___ DATA LISTING
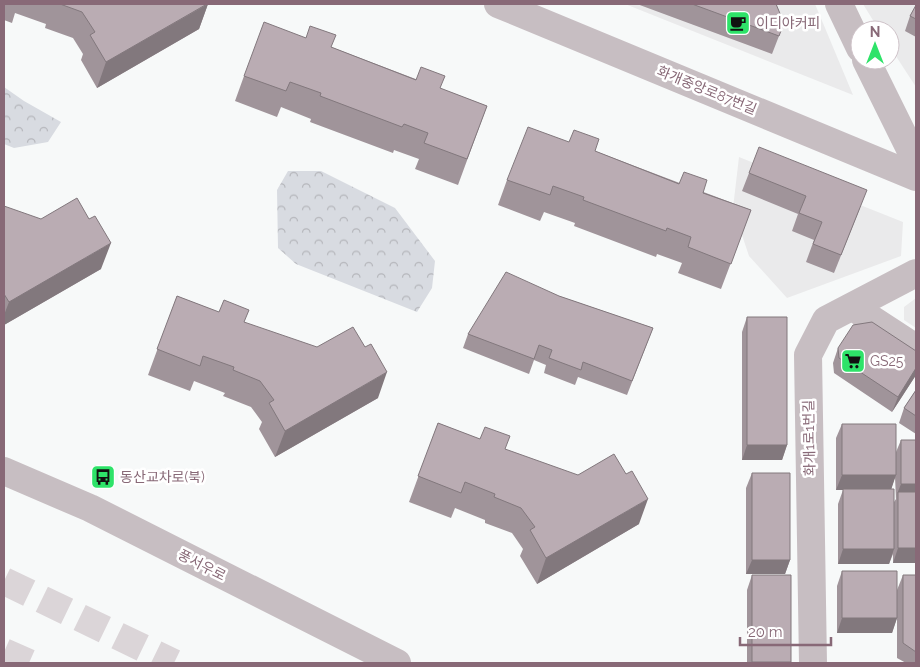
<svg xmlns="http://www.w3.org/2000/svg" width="920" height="667" font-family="Raleway,'Noto Sans KR',sans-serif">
  <defs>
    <pattern id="park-crowns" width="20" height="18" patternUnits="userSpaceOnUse" patternTransform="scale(1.25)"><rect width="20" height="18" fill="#d8dbe1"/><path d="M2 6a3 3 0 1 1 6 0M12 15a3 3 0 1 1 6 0" fill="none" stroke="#b5b6bb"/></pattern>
  </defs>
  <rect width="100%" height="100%" fill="#f7f9f9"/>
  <path fill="#eaeaeb" d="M 625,4 L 815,4 L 853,95 Z
    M 863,4 L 916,4 L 916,87 L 890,47 L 890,30 L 879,30 Z
    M 739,157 L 903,222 L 901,256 L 787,298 L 749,256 L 733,208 Z
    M 916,298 L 916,328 L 904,320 L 904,307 Z"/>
  <path fill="url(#park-crowns)" d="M 4,87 L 24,101 L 61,122 L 48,142 L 14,148 L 4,144 Z
    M 288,171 L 321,171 L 395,208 L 435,261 L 432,288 L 417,312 L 296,264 L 278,248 L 277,190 Z"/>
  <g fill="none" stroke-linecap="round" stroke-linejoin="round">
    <path stroke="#dbd5d8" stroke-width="28" stroke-dasharray="28 14" stroke-linecap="butt" d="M 4,581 L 174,663
      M 4,652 L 29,663"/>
    <path stroke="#c7bec2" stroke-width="28" d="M 498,4 L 916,177
      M 839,4 L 860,48
      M 866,60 L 916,161
      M 853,307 L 916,348
      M 813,663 L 808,355 L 826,320 L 916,273"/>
    <path stroke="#c7bec2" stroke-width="28" d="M 4,471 L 90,508 L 397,663"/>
  </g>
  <path fill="#a0949a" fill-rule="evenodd" d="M 4,4 L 208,4 L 199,29 L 97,88 L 81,60 L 83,54 L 73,38 L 45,28 L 46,24 L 15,13 L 12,23 L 4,20 Z
    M 637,4 L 776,4 L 784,23 L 772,54 Z
    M 916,5 L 916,37 L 905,31 L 910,16 Z
    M 331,47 L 487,106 L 458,185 L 415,169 L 419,159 L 394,150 L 393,153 L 310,122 L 311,119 L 281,107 L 277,117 L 235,101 L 244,76 Z
    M 595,151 L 751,210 L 721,289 L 678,273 L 682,263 L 657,254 L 656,257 L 574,226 L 575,223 L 544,212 L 540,221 L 498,205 L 507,180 Z
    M 749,173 L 860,208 L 834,273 L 806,262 L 814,240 L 792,231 L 798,214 L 742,191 Z
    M 4,206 L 101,269 L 4,325 Z
    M 177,296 L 244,322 L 378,398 L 275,457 L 259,429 L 262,422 L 251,407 L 223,396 L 225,393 L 194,381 L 190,391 L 148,375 Z
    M 559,296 L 653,328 L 627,395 L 578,377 L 575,385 L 544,373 L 546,365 L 534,360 L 529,374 L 463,348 L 468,334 Z
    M 747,317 L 787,445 L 782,460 L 742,460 L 742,332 Z
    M 838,348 L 916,351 L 916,375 L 892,412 L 834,373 L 833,363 Z
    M 916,390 L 916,434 L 899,423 L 904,408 Z
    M 438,423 L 505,449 L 639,524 L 537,584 L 520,556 L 523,549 L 512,533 L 485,523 L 485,520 L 455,508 L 451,518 L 409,502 Z
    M 842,424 L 896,452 L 901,440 L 916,563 L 893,563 L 893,554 L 889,564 L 838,564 L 838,504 L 843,490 L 836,490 L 836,438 ZM 895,477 L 896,499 L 894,502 L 891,489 Z
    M 752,473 L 790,560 L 785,574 L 746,574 L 746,488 Z
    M 842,571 L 897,590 L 903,575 L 916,575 L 916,663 L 906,663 L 897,658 L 897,618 L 892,633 L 837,633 L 837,586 Z
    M 752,575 L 791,663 L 747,663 L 747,590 Z"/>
  <path fill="#82787d" d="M 208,4 L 199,29 L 97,88 L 106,62 Z
    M 111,243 L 101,269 L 4,325 L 4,315 L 9,302 Z
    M 916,368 L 916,375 L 892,412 L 898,397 Z
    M 387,372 L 378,398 L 275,457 L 285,431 Z
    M 747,445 L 787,445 L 782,460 L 742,460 Z
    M 842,475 L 896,475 L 891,490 L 836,490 Z
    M 901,484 L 916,484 L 916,499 L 898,492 L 895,499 Z
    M 648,499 L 639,524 L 537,584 L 546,558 Z
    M 898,548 L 916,548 L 916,563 L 893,563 Z
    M 843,549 L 894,549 L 889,564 L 838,564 Z
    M 752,560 L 790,560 L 785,574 L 746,574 Z
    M 842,618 L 897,618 L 892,633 L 837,633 Z
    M 752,662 L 791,662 L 791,663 L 752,663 Z"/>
  <path fill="#baacb3" stroke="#82787d" d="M 60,4 L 207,4 L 106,62 L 90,35 L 95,32 L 82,12 Z
    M 692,4 L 776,4 L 784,23 L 779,36 Z
    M 916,5 L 916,19 L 910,16 Z
    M 264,22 L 306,38 L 310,26 L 336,35 L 331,47 L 416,80 L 421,67 L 445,76 L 440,88 L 487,106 L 467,159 L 424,143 L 428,133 L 404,124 L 402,127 L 320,96 L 321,93 L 290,82 L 286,91 L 244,76 Z
    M 528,127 L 569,142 L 574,130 L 599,139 L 595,151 L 679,184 L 684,172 L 707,180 L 703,193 L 751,210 L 731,264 L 688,247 L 691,237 L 667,228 L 666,231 L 583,200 L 584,197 L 553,186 L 550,195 L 507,180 Z
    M 759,147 L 867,190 L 841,255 L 813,244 L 822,222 L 799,213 L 806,196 L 749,173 Z
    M 77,198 L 89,219 L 95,216 L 111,243 L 9,302 L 4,294 L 4,206 L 41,219 Z
    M 506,272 L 559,296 L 653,328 L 632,381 L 583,362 L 581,370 L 549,358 L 552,350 L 539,345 L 534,359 L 468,334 Z
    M 177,296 L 219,312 L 224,300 L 249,310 L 244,322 L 317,347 L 353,327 L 365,347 L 371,344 L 387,372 L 285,431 L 269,403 L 274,400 L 260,381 L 233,370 L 234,367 L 203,356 L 200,366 L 157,349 Z
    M 747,317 L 787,317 L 787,445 L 747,445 Z
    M 872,322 L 916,351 L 916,368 L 898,397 L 839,358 L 838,348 L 853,325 Z
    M 916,390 L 916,416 L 904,408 Z
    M 438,423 L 480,439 L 485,427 L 510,436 L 505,449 L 578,475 L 614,454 L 626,474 L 632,471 L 648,499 L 546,558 L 530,530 L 535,527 L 521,508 L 494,497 L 495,494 L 465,482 L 461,493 L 418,476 Z
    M 842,424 L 896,424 L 896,475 L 842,475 Z
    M 901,440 L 916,440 L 916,484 L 901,484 Z
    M 752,473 L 790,473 L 790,560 L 752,560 Z
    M 843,489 L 894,489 L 894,549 L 843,549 Z
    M 898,492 L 916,492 L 916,548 L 898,548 Z
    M 842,571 L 897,571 L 897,618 L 842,618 Z
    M 752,575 L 791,575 L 791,662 L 752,662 Z
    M 903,575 L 916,575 L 916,652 L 903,643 Z"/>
  <defs>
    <symbol id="cafe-square" viewBox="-11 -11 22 22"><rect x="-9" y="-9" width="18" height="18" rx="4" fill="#2ee369" stroke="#fff"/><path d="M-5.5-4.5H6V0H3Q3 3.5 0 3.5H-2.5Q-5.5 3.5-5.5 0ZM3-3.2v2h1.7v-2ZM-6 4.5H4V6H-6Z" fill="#111"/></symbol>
    <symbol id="supermarket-square" viewBox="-11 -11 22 22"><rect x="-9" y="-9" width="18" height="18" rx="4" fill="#2ee369" stroke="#fff"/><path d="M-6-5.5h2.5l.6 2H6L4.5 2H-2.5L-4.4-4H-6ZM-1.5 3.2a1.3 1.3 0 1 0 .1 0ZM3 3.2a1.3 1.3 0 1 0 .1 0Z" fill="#111"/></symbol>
    <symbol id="bus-square" viewBox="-11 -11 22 22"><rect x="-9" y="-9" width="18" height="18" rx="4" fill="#2ee369" stroke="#fff"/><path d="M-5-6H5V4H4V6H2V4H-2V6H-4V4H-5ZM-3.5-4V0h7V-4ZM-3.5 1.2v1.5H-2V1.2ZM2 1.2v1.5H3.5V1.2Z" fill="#111"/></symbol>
  </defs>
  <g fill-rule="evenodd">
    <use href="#cafe-square" x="724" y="9" width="28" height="28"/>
    <use href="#supermarket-square" x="839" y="347" width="28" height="28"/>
    <use href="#bus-square" x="89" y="463" width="28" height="28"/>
  </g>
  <g text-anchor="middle" stroke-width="5" stroke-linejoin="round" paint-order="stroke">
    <g font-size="14" fill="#886977" stroke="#fff" text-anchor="start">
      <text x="756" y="28">이디야커피</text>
      <text x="870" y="366">GS25</text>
      <text x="120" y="482">동산교차로(북)</text>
    </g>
    <g font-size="14" fill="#886977" stroke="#fff">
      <text transform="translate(707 90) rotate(22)" y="5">화개중앙로87번길</text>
      <text transform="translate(809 438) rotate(-91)" y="5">화개1로1번길</text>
      <text transform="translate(202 565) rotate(27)" y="5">풍서우로</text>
    </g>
  </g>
  <rect width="920" height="667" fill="none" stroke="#886977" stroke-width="10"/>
  <g transform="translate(875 45)"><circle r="24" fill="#ffffff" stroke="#cfc3c9"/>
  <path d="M0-4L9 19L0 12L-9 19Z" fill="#2ee369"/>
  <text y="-8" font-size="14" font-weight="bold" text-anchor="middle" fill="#886977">N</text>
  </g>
  <path d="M740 637v8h91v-8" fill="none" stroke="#886977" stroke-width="2.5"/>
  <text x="748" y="637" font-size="15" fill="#886977" stroke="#ffffff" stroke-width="4" paint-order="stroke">20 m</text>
</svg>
______
* REQUIRED ACTION
In the entries above, find each line with "anchor" and list it.

* ANSWER TO THE PROBLEM
  <g text-anchor="middle" stroke-width="5" stroke-linejoin="round" paint-order="stroke">
    <g font-size="14" fill="#886977" stroke="#fff" text-anchor="start">
  <text y="-8" font-size="14" font-weight="bold" text-anchor="middle" fill="#886977">N</text>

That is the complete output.